There were miles and miles of wiring under the floor of the room. There was
also a punched card reader added toward the end of my tenure with the
machine that greatly improved the programming ease
However, I would think that it is unlikely I would have forgotten the
phrase, "seven oh seventy" Its a catchy phrase and has stuck with me for
almost fifty years. We didn't call it the "seventy seventy" or any other
sequence of words, just the "Seven Oh Seventy". However, what it looked
like has pretty much been erased and blended with the many other computers
of similar size that I worked on.
I do remember back in the early ninety's seeing a book on Cold War espionage
that had an article on it and referenced several aspects of it that I
remembered at the time.
Yes it was a BIG machine by todays standards and we had 30 tons of air
conditioning to keep the room cool because of all the tubes. If it had been
solid state, all that air conditioning would not have been needed.
On 2/3/07, William Donzelli <wdonzelli at gmail.com> wrote:
> > You see the 7070 that I worked on was purchased by the US government for
> > very Top Secret installation so it may have been in use before the
> > had access to it. Which, by the way, may also be why it was NOT solid
> > state, it was an early model ??
> I can not imagine IBM making a tube version of the 7070, with no
> history on it. That project would have been something as big as the
> AN/FSQ-7. The 7070 was a pretty good sized machine.

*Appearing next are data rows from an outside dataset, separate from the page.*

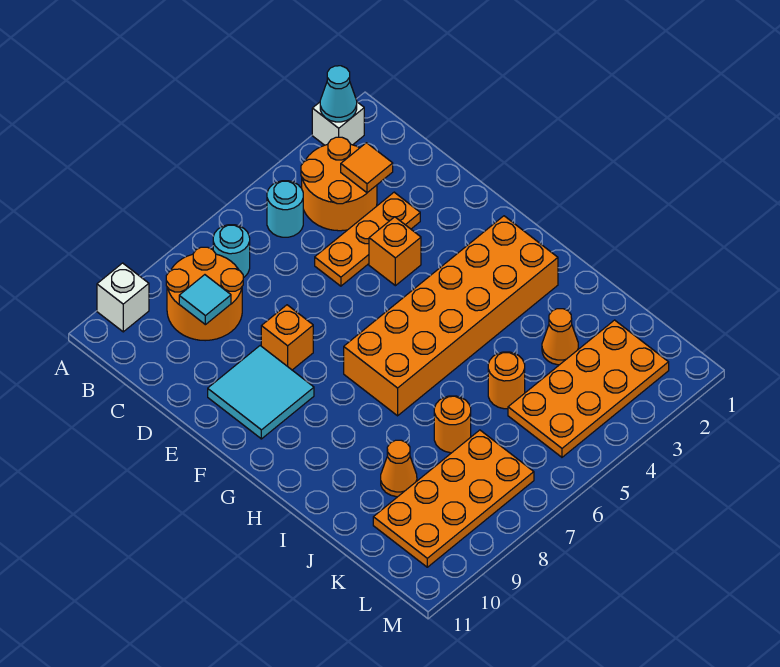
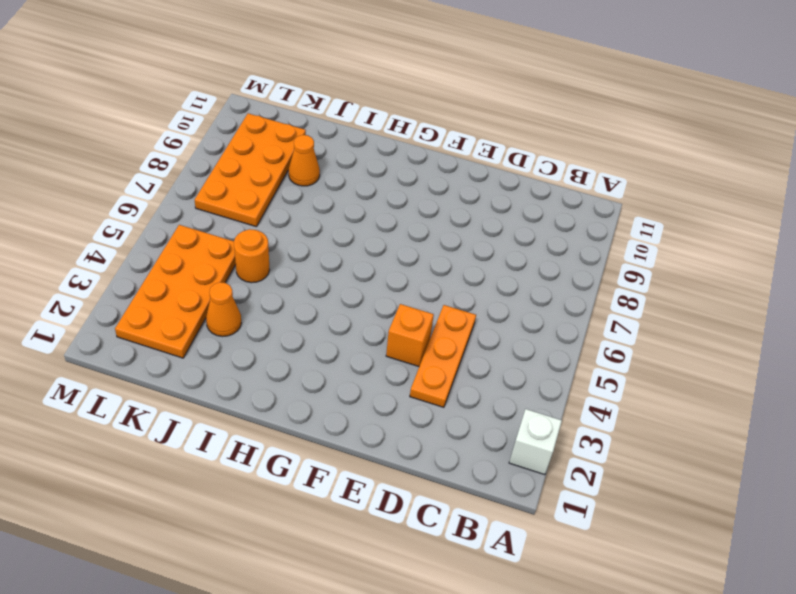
none -> white 1x1 brick [97,263,149,332]
none -> orange 2x2 round brick [301,137,377,231]
none -> cyan 1x1 round brick [267,181,303,237]

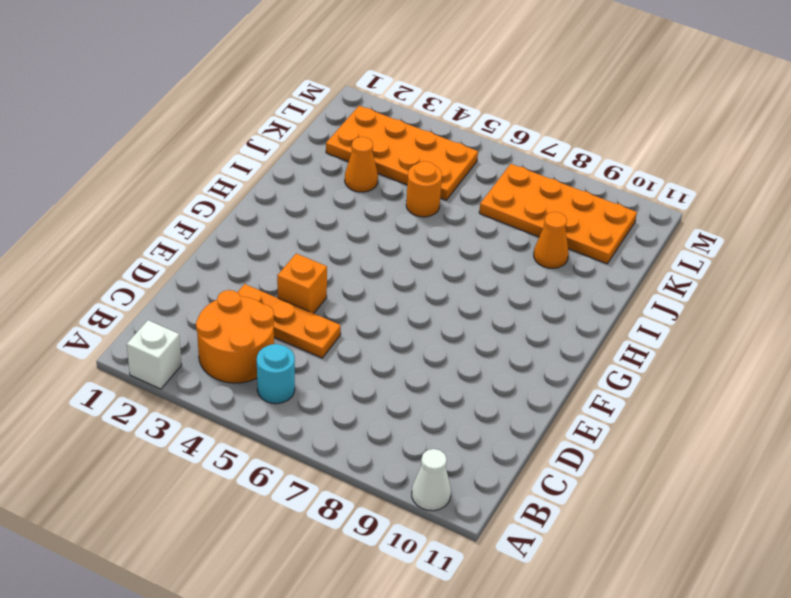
white 1x1 cone [412,449,451,511] -> white 1x1 brick [97,263,149,332]
none -> cyan 1x1 round brick [213,225,250,278]
none -> orange 2x2 round brick [166,247,243,341]
none -> orange 1x1 brick [261,305,313,370]

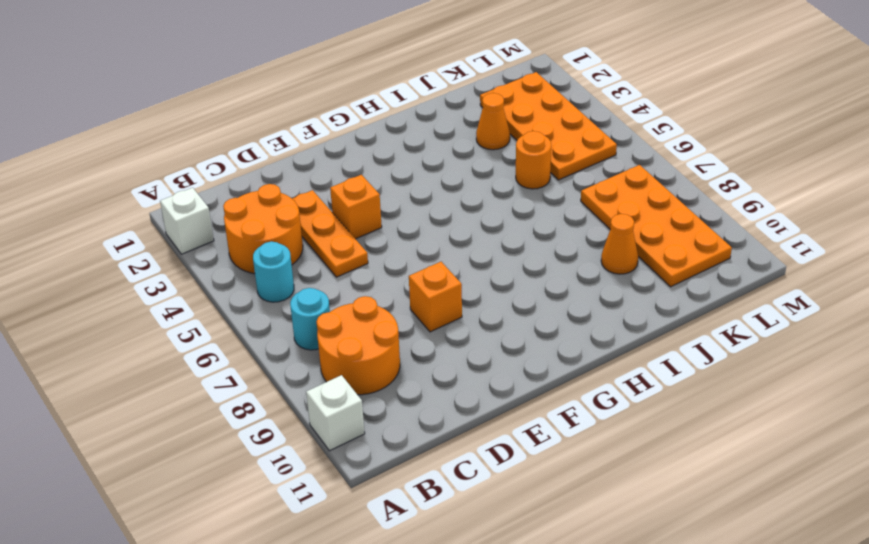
none -> cyan 2x2 tile [208,346,314,439]
none -> orange 2x6 brick [344,216,558,416]
none -> orange 1x1 round brick [434,396,471,453]

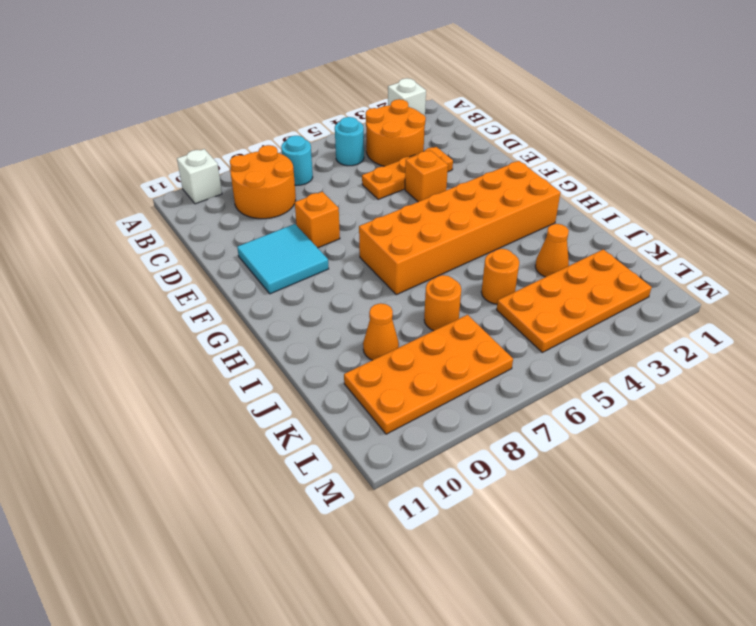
none -> cyan 1x1 cone [320,66,357,122]
none -> orange 1x1 tile [341,143,393,193]
none -> cyan 1x1 tile [179,275,231,325]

> So now you have a bunch of us wondering what machine you used. I still
> doubt it was a 7070 if it had tubes. I bet it was a 700 series machine
> of some sort. It could have been a 707 - IBM often gave oddball type
> numbers out to semicustom or custom (AKA RPQ) machines. Have you
> glanced at the IBM history pages? They have a gallery of most of their
> major machines - perhaps you can spot it.
"If you are not living on the edge, well then,
you are just taking up too much space."